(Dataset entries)

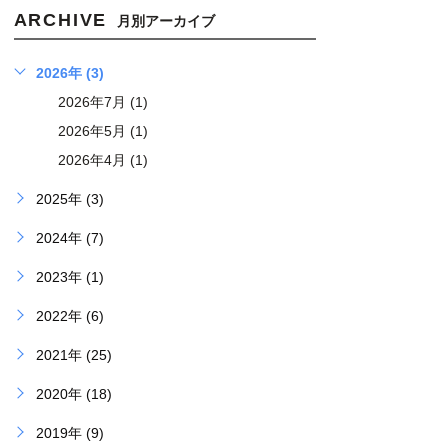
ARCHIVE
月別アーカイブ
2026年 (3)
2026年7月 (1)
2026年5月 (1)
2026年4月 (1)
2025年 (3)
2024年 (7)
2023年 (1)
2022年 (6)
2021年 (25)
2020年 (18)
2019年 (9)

==

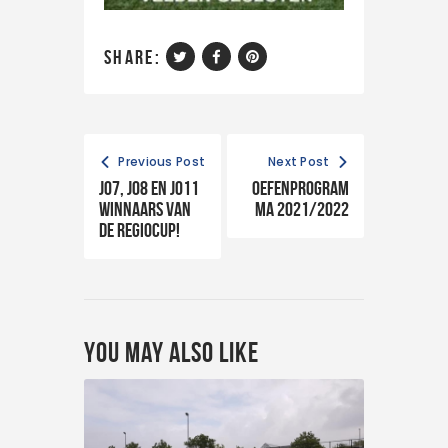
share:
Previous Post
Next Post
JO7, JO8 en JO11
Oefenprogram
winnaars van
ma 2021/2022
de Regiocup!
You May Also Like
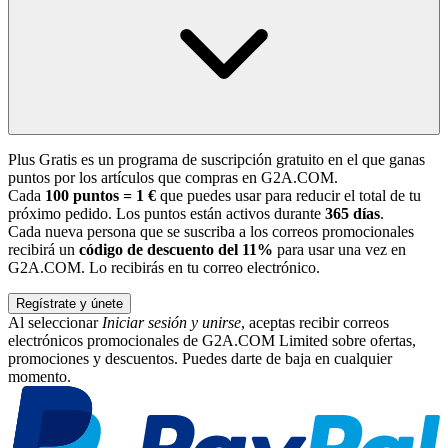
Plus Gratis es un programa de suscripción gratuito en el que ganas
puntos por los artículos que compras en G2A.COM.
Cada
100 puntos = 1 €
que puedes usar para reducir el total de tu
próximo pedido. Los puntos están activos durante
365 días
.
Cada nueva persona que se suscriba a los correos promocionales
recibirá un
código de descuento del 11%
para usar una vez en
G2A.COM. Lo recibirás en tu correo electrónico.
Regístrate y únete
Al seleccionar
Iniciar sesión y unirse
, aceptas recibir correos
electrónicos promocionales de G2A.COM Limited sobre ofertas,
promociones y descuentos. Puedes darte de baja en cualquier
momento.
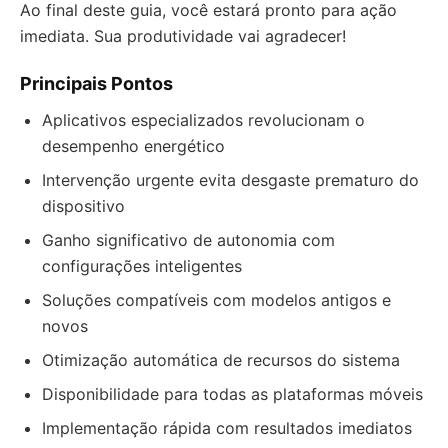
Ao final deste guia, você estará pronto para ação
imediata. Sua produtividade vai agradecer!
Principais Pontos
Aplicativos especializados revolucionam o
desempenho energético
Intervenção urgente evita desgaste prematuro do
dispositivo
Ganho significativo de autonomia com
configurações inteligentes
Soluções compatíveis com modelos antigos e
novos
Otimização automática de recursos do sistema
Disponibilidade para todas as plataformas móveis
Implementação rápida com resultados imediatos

### ASSIGNMENT:
Set down, exactly as written above, each line from the one with "Previous Post" through the one with "que puedes usar para reducir el total de tu", and skip the pictures.

### ANSWER SPACE:
Previous Post
Next Post
JO7, JO8 en JO11
Oefenprogram
winnaars van
ma 2021/2022
de Regiocup!
You May Also Like
Plus Gratis es un programa de suscripción gratuito en el que ganas
puntos por los artículos que compras en G2A.COM.
Cada
100 puntos = 1 €
que puedes usar para reducir el total de tu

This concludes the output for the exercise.